De même, il résulte d’un procès-verbal de constat dressé par Maître [F] [N], commissaire de justice, le 16 octobre 2025, que l’officier ministériel a pénétré dans le hall d’entrée de la résidence où se trouvait l’appartement occupé par Madame [W] [U] et a constaté qu’une forte odeur nauséabonde y était nettement perceptible. Le commissaire de justice a également relevé que la boîte aux lettres de la demanderesse contenait des courriers jusqu’aux deux tiers de sa hauteur. Après s’être rendu devant la fenêtre d’une des chambres de l’appartement, Maître [N] a constaté qu’une très forte odeur nauséabonde d’excréments et d’urines d’animaux se dégageait de la chambre, dont la fenêtre était ouverte.

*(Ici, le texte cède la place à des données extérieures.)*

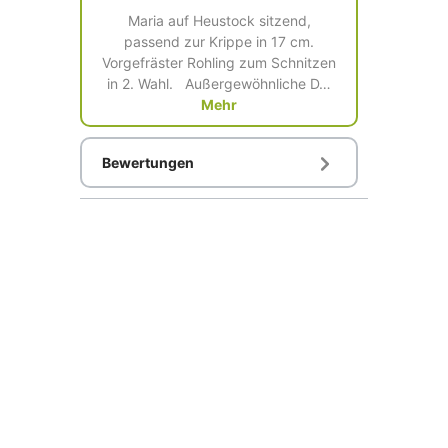
Maria auf Heustock sitzend,
passend zur Krippe in 17 cm.
Vorgefräster Rohling zum Schnitzen
in 2. Wahl. Außergewöhnliche D…
Mehr
Bewertungen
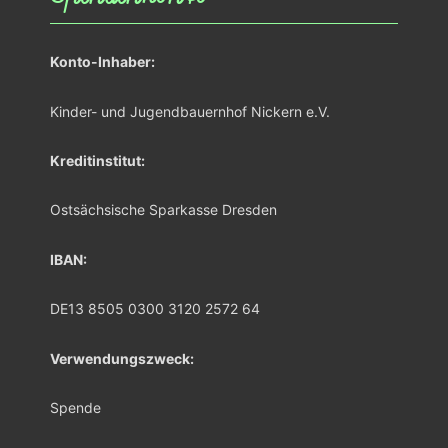
Konto-Inhaber:
Kinder- und Jugendbauernhof Nickern e.V.
Kreditinstitut:
Ostsächsische Sparkasse Dresden
IBAN:
DE13 8505 0300 3120 2572 64
Verwendungszweck:
Spende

Enfin, si la société [10] est un bailleur social, elle a vocation à permettre à des personnes éligibles, ayant déposé une demande de logement social en respectant la procédure et s’acquittant de leurs obligations, de bénéficier d’un logement à loyer modéré.
En conséquence, il convient de débouter Madame [W] [U], assistée de Madame [H] [O], sa curatrice, de sa demande de délais pour quitter les lieux.
Une copie de la présente décision sera adressée au commissaire de justice instrumentaire, conformément aux dispositions du premier alinéa de l’article R.121-15 du code des procédures civiles d’exécution.
Sur les dépens et l’article 700 du code de procédure civile :
Madame [W] [U], assistée de Madame [H] [O], sa curatrice, succombant, supportera les dépens de la procédure, conformément aux dispositions de l’article 696 du code de procédure civile, avec application des dispositions relatives à l’aide juridictionnelle.
Compte tenu de la situation économique de la partie tenue aux dépens, bénéficiaire de l’aide juridictionnelle, il convient de dire n’y avoir lieu à condamnation au titre de l’article 700 du code de procédure civile.
Sur l’exécution provisoire :
En vertu de l’article R.121-21 du code des procédures civiles d’exécution, la décision du juge est exécutoire de plein droit par provision.
PAR CES MOTIFS,
Le juge de l’exécution, statuant par jugement contradictoire et en premier ressort, prononcé par mise à disposition du public au greffe,
Déboute Madame [W] [U], assistée de sa curatrice, Madame [H] [O], mandataire judiciaire à la protection des majeurs, de sa demande délais pour quitter les lieux ;
Dit n’y avoir lieu à condamnation au titre de l’article 700 du code de procédure civile ;
Condamne Madame [W] [U], assistée de sa curatrice, Madame [H] [O], mandataire judiciaire à la protection des majeurs, aux dépens de la procédure, avec application des dispositions relatives à l’aide juridictionnelle ;
Rejette tous autres chefs de demandes ;
Ordonne, l’envoi d’une copie de la décision au commissaire de justice instrumentaire, Selarl [11], [Adresse 4], conformément aux dispositions du premier alinéa de l’article R.121-15 du code des procédures civiles d’exécution ;
Rappelle que le présent jugement bénéficie de l’exécution provisoire de droit ;
Et le juge de l’exécution a signé avec le greffier ayant reçu la minute.